Jakob Only Has Two Weblog Mistakes Right

I read through Jakob Nielsen’s Weblog Usability: The Top Ten Design Mistakes. As someone with a couple of weblogs, I only agree with two of his “mistakes”. The rest of them have valid, strategic uses.

  1. No Author Biographies
    Sure, a general “I like puppies and long walks on the beach, I dislike mean people” is useful. We’ve got that here at MNteractive, just click on one of the authors’ names. In the end though, the archive of posts provides a much more accurate picture of the author.
  2. No Author Photo
    Speaking of pictures of the author. Um, two things; first - only real estate agents have their photo on their business cards, second - “face for radio”. Sometimes it’s better not to have a photo. With a photo, you always run the risk of having the wrong photo, without a photo - you don’t.
  3. Nondescript Posting Titles
    Yes, I agree with this one. Same as email, give me an idea of what I’m getting into. Secondly, search engines read post titles - put some keywords in your post title.
  4. Links Don’t Say Where They Go
    I disagree with this one, for the same reason I agree with the the previous point. Linking to sites using specific words is a vote in the eyes of Google - there are times when you want to talk about something without boosting their Google Juice.

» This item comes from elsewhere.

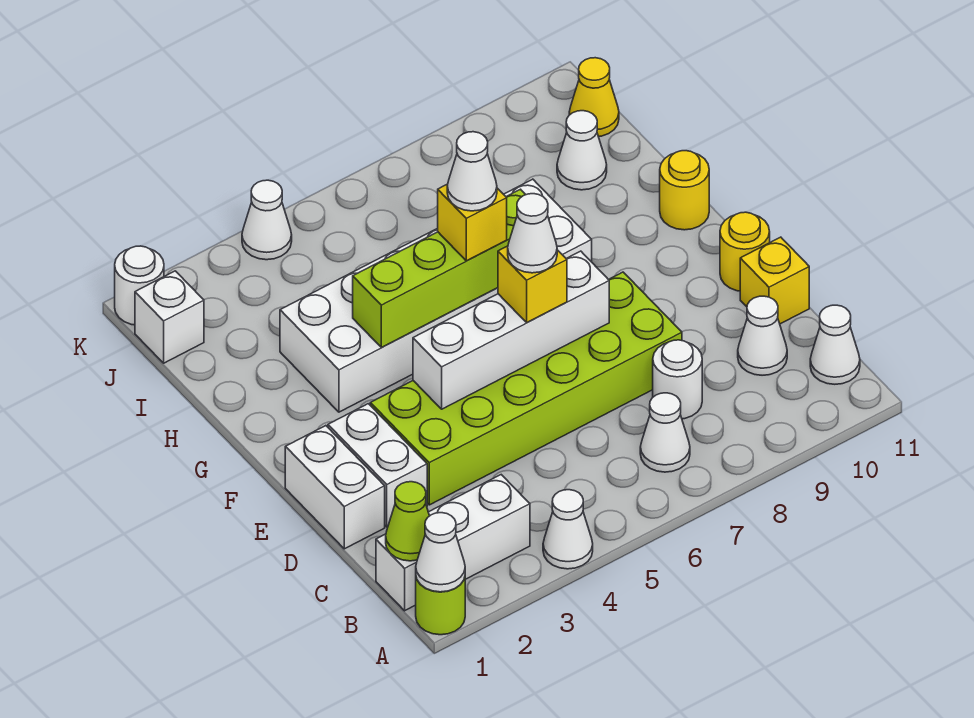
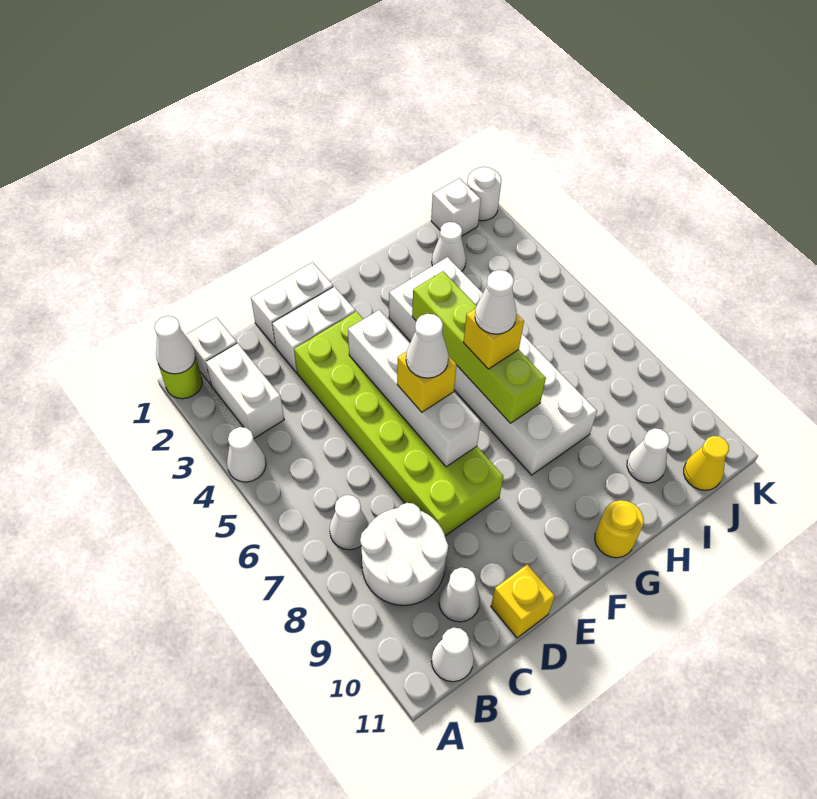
lime 1x1 cone [386,482,429,561] -> none
white 1x1 round brick [653,340,702,419] -> white 2x2 round brick [360,503,448,605]
yellow 1x1 round brick [720,212,770,291] -> none
white 1x1 cone [242,180,292,260] -> white 1x1 cone moved to [432,222,466,271]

  5. Classic Hits are Buried
    As much as this might be helpful in the hands of the author - I’m happy to outsource this to the rest of the world (i.e. other bloggers) and Google. The rest of the world knows better where the gems are.
  6. The Calendar is the Only Navigation
    Agreed. Actually, I don’t understand the value of posting a month-view calendar on a weblog. All it shows is whether or not I’ve posted on a specific day - without any additional information (how many posts, what topics, any good?) the calendar is useless.
  7. Irregular Publishing Frequency
    This is what RSS is for. Publish when you have something to say. Not before. Weblogs don’t have a press time to meet. If you need a schedule to publish regularly, great, make one. There’s nothing inherent about this medium that dictates one.
  8. Mixing Topics
    As someone with 5 different weblogs (not counting flickr & 43things) I strongly disagree. Don’t use your pre-existing format as a reason not to say something you think readers will find interesting. Besides, what if my topic is mixing topics?
  9. Forgetting That You Write for Your Future Boss
    If there was ever a edict to not blog, this is it. Jakob also assumes hiring managers and bosses won’t have a weblog of their own in 10 years. If “your future boss” is going to give you crap for something you wrote on a blog a decade back, do you really want to work for them?
  10. Having a Domain Name Owned by a Weblog Service
    This must be the addendum to the previous point. Frankly, unless the weblog service is slogspot it doesn’t matter.